┌──

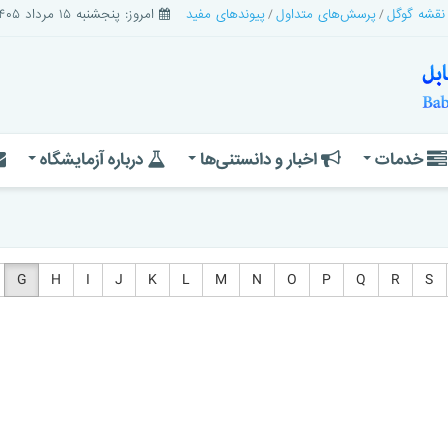
 نقشه گوگل
پرسش‌های متداول
پیوندهای مفید
امروز: پنجشنبه ۱۵ مرداد ۱۴۰۵
خدمات
اخبار و دانستنی‌ها
درباره آزمایشگاه
G
H
I
J
K
L
M
N
O
P
Q
R
S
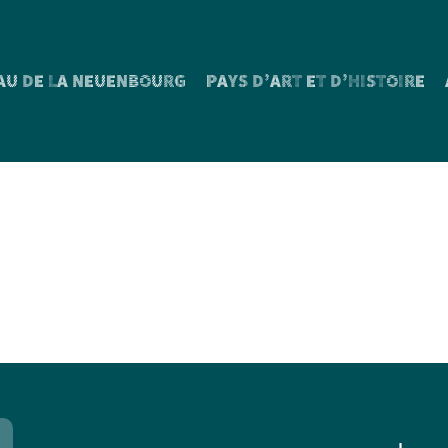
AU DE LA NEUENBOURG
PAYS D’ART ET D’HISTOIRE
n place d’un réseau de
aux dans le Départem
2013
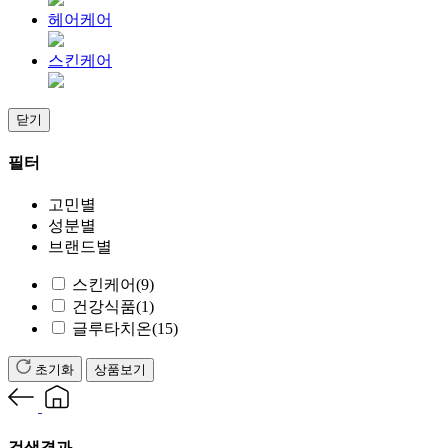
헤어케어
스킨케어
닫기
필터
고민별
성분별
브랜드별
스킨케어
(9)
건강식품
(1)
글루타치온
(15)
초기화
상품보기
검색결과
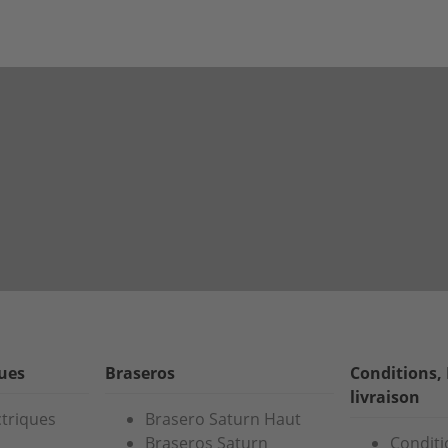
ques
Braseros
Conditions,
livraison
ctriques
Brasero Saturn Haut
Braseros Saturn
Conditi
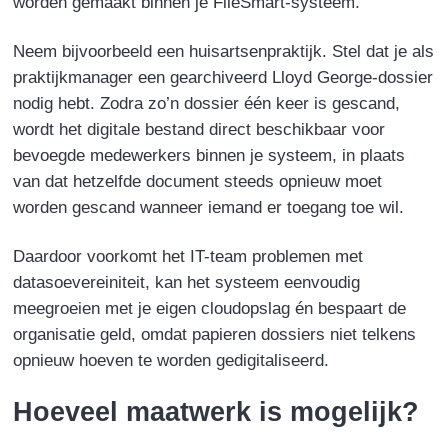
worden gemaakt binnen je FileSmart-systeem.
Neem bijvoorbeeld een huisartsenpraktijk. Stel dat je als
praktijkmanager een gearchiveerd Lloyd George-dossier
nodig hebt. Zodra zo’n dossier één keer is gescand,
wordt het digitale bestand direct beschikbaar voor
bevoegde medewerkers binnen je systeem, in plaats
van dat hetzelfde document steeds opnieuw moet
worden gescand wanneer iemand er toegang toe wil.
Daardoor voorkomt het IT-team problemen met
datasoevereiniteit, kan het systeem eenvoudig
meegroeien met je eigen cloudopslag én bespaart de
organisatie
geld,
omdat papieren dossiers niet telkens
opnieuw hoeven te worden gedigitaliseerd.
Hoeveel maatwerk is mogelijk?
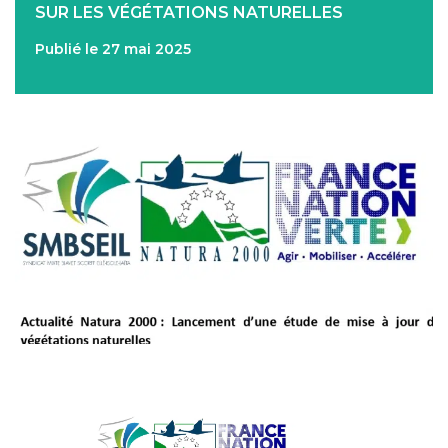
SUR LES VÉGÉTATIONS NATURELLES
Publié le 27 mai 2025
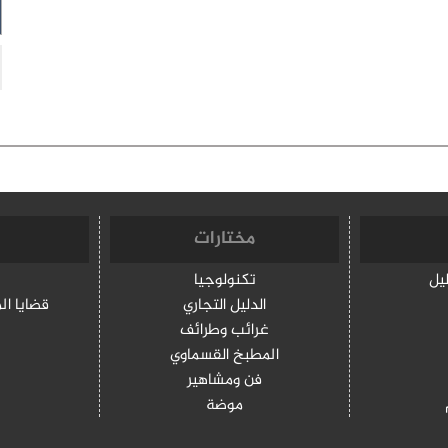
مختارات
ليل
تكنولوجيا
الدليل التجاري
قضايا ال
غرائب وطرائف
المطبخ القسماوي
فن ومشاهير
موضة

└──

## Exercise aim:
Output all the entries exactly, minus any pictures.

## Written answer:
 نقشه گوگل
پرسش‌های متداول
پیوندهای مفید
امروز: پنجشنبه ۱۵ مرداد ۱۴۰۵
خدمات
اخبار و دانستنی‌ها
درباره آزمایشگاه
G
H
I
J
K
L
M
N
O
P
Q
R
S
AU DE LA NEUENBOURG
PAYS D’ART ET D’HISTOIRE
n place d’un réseau de
aux dans le Départem
2013
헤어케어
스킨케어
닫기
필터
고민별
성분별
브랜드별
스킨케어
(9)
건강식품
(1)
글루타치온
(15)
초기화
상품보기
검색결과
ques
Braseros
Conditions,
livraison
ctriques
Brasero Saturn Haut
Braseros Saturn
Conditi
worden gemaakt binnen je FileSmart-systeem.
Neem bijvoorbeeld een huisartsenpraktijk. Stel dat je als
praktijkmanager een gearchiveerd Lloyd George-dossier
nodig hebt. Zodra zo’n dossier één keer is gescand,
wordt het digitale bestand direct beschikbaar voor
bevoegde medewerkers binnen je systeem, in plaats
van dat hetzelfde document steeds opnieuw moet
worden gescand wanneer iemand er toegang toe wil.
Daardoor voorkomt het IT-team problemen met
datasoevereiniteit, kan het systeem eenvoudig
meegroeien met je eigen cloudopslag én bespaart de
organisatie
geld,
omdat papieren dossiers niet telkens
opnieuw hoeven te worden gedigitaliseerd.
Hoeveel maatwerk is mogelijk?
SUR LES VÉGÉTATIONS NATURELLES
Publié le 27 mai 2025
مختارات
ليل
تكنولوجيا
الدليل التجاري
قضايا ال
غرائب وطرائف
المطبخ القسماوي
فن ومشاهير
موضة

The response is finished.